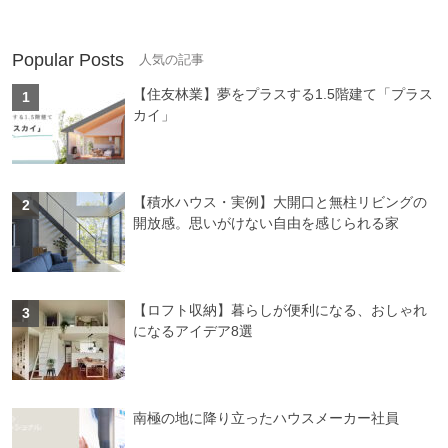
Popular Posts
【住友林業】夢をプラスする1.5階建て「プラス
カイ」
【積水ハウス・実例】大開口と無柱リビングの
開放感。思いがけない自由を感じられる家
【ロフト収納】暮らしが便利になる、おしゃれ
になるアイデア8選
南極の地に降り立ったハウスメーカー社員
+ + + + + + +
- [Prompt]: Give every record again without changing a word. Exclude the pictures.

- [Answer to the exercise]:
Popular Posts
【住友林業】夢をプラスする1.5階建て「プラス
カイ」
【積水ハウス・実例】大開口と無柱リビングの
開放感。思いがけない自由を感じられる家
【ロフト収納】暮らしが便利になる、おしゃれ
になるアイデア8選
南極の地に降り立ったハウスメーカー社員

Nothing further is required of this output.